Available data »
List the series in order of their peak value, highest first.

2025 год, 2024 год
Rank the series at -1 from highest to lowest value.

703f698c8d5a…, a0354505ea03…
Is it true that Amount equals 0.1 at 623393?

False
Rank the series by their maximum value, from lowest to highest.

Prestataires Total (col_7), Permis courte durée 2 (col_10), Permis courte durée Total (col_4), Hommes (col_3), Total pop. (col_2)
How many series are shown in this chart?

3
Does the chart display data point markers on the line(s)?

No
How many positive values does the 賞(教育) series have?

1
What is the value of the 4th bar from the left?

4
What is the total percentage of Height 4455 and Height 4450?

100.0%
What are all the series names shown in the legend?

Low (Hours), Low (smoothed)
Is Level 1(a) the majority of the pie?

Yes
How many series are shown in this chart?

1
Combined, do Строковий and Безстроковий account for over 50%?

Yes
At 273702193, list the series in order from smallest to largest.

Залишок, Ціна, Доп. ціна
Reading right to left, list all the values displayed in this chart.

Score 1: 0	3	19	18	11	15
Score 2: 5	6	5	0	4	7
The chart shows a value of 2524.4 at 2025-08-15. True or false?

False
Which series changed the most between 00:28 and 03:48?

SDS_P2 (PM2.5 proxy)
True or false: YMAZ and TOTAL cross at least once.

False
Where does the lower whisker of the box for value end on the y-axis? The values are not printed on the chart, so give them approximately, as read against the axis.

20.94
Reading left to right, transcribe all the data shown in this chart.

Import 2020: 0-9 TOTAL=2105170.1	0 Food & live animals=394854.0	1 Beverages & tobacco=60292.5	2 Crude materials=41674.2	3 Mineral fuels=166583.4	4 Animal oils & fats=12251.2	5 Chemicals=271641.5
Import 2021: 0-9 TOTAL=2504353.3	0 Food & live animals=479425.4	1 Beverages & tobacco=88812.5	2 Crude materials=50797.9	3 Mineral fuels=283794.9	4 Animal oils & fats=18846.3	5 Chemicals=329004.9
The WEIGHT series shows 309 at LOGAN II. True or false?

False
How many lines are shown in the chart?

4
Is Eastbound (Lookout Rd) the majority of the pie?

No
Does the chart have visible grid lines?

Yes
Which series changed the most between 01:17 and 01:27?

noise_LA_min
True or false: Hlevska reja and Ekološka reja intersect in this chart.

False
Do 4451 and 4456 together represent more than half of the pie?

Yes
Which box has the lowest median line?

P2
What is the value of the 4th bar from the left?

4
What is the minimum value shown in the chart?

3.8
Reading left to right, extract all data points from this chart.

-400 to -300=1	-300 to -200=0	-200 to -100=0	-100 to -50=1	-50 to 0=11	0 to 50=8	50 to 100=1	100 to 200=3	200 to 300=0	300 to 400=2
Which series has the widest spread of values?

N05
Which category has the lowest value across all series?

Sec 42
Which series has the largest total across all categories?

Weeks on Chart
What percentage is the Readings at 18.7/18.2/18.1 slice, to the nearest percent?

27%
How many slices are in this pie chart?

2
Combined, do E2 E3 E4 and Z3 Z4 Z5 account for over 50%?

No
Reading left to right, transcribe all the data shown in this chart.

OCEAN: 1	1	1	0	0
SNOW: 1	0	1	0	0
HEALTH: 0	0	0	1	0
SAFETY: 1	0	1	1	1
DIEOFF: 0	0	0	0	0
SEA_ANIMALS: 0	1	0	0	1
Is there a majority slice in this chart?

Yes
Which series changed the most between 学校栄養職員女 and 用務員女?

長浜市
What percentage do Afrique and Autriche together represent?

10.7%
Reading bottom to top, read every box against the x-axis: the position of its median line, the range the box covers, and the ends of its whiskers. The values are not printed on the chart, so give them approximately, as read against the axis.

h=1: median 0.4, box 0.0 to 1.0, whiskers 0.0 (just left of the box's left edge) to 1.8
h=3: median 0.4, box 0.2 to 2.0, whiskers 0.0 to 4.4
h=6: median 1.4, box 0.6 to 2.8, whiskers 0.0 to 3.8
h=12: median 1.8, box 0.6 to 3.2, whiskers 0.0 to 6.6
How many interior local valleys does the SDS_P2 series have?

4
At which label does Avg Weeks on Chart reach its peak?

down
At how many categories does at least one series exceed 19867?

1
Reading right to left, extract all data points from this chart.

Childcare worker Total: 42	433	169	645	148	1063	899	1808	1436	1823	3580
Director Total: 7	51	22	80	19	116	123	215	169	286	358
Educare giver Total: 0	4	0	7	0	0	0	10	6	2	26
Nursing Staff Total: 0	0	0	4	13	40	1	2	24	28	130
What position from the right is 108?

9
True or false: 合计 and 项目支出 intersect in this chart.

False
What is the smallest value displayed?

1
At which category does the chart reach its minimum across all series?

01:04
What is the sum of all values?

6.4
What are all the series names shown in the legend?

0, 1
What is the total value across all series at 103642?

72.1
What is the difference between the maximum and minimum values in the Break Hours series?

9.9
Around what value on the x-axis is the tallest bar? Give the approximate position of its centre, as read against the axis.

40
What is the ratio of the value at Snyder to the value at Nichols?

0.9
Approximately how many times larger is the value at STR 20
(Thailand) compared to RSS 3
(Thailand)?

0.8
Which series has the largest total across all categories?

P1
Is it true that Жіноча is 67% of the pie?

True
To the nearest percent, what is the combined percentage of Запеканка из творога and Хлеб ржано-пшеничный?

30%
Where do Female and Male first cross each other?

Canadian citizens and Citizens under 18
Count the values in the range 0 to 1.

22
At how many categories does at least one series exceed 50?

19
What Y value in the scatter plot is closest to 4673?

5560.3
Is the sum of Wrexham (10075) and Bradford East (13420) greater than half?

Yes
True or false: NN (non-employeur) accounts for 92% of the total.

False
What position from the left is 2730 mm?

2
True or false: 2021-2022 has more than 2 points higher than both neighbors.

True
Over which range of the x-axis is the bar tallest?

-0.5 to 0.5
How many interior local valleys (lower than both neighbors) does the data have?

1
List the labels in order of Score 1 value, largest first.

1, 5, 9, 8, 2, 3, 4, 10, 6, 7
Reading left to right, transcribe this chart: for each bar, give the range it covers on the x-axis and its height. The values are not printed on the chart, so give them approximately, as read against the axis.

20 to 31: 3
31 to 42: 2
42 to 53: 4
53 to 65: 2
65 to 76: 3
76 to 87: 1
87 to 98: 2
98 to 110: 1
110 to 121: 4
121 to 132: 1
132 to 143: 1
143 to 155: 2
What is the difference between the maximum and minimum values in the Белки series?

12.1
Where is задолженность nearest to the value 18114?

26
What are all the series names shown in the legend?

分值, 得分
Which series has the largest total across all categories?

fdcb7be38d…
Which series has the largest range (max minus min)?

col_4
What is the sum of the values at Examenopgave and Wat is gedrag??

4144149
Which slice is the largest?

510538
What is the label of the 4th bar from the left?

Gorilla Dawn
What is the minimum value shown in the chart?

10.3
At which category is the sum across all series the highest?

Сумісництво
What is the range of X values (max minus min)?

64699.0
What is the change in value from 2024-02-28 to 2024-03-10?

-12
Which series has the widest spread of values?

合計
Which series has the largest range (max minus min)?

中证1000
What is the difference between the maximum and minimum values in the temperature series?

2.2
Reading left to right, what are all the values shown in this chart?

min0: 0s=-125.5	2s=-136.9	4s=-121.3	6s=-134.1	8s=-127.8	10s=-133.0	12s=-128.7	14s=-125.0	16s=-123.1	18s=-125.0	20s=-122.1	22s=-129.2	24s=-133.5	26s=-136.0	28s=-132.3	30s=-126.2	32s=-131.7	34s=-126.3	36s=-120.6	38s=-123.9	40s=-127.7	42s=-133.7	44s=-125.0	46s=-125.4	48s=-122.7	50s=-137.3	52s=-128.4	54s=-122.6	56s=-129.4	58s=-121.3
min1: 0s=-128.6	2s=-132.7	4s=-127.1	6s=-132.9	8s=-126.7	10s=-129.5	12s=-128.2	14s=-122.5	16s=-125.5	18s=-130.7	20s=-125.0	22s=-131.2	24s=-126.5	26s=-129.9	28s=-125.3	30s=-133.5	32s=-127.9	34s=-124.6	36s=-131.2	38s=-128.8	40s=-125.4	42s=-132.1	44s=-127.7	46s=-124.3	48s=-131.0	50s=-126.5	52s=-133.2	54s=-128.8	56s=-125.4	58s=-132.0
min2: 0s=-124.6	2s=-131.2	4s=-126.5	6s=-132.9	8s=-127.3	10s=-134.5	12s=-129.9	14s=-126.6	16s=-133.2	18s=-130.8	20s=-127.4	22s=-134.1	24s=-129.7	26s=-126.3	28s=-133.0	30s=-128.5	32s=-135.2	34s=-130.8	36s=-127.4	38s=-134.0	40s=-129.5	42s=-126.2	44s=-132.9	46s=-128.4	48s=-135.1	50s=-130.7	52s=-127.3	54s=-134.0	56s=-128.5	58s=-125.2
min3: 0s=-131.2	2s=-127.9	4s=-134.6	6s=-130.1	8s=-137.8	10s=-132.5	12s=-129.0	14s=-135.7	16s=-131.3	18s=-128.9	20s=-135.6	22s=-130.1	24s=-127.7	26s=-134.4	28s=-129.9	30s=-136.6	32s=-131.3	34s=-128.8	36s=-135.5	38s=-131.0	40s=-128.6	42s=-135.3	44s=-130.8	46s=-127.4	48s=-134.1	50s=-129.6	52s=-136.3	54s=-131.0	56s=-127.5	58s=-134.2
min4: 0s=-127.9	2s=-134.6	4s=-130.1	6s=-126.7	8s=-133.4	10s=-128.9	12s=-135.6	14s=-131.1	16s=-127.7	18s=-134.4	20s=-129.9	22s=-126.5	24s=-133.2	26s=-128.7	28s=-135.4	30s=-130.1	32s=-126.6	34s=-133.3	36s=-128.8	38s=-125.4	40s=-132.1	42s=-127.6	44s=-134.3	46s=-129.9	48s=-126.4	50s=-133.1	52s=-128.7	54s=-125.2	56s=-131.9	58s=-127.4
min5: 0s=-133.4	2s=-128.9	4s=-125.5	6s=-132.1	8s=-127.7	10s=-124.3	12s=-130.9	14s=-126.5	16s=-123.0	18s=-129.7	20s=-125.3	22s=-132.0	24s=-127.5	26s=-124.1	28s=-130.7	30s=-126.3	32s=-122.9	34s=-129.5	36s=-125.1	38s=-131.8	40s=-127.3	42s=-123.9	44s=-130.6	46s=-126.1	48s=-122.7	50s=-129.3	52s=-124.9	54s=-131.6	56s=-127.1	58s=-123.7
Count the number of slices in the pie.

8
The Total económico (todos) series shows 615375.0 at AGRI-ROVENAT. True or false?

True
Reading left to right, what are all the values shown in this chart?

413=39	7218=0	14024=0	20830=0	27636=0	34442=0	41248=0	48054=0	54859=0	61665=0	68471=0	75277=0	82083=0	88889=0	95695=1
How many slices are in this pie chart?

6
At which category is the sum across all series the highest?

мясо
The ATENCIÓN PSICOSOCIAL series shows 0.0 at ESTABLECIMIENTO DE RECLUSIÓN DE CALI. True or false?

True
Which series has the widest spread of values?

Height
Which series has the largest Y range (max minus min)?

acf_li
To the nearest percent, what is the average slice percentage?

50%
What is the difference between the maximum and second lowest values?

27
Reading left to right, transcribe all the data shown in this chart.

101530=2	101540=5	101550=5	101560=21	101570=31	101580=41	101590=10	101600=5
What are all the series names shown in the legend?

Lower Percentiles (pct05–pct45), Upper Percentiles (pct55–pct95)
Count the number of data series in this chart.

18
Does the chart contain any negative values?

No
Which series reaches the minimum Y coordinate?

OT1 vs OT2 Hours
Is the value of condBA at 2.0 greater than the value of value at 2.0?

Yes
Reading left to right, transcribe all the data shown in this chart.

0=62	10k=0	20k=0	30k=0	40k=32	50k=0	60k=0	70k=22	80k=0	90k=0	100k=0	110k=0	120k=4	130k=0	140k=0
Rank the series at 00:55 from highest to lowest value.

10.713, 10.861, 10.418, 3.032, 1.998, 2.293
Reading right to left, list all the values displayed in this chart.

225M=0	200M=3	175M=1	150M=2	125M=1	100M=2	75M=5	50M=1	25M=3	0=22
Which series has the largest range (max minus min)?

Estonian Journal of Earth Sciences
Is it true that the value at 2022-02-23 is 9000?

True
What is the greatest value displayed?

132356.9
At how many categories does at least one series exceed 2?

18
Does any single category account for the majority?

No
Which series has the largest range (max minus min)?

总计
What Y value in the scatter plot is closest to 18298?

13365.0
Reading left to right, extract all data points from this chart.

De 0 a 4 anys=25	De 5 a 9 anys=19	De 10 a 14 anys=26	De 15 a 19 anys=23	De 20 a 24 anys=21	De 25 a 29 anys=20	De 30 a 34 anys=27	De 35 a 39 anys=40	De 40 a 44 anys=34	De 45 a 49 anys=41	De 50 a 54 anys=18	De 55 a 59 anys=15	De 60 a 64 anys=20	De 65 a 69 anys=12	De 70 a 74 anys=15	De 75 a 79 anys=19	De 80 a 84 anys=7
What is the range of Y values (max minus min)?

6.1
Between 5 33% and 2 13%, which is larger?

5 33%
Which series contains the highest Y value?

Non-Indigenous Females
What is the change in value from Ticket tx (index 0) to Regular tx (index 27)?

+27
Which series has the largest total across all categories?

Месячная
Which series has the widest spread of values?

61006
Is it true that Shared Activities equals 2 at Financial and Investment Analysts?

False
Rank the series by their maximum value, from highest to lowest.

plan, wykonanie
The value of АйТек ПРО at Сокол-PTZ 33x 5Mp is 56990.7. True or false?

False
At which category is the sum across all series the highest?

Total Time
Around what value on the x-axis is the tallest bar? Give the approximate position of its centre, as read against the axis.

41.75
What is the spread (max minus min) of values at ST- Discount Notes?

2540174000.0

Problem to work on » Set down word for word the lines of the material from its first line through the line containing "Rank the series by their maximum value, from lowest", with both ends included.

Written solution »
List the series in order of their peak value, highest first.

2025 год, 2024 год
Rank the series at -1 from highest to lowest value.

703f698c8d5a…, a0354505ea03…
Is it true that Amount equals 0.1 at 623393?

False
Rank the series by their maximum value, from lowest to highest.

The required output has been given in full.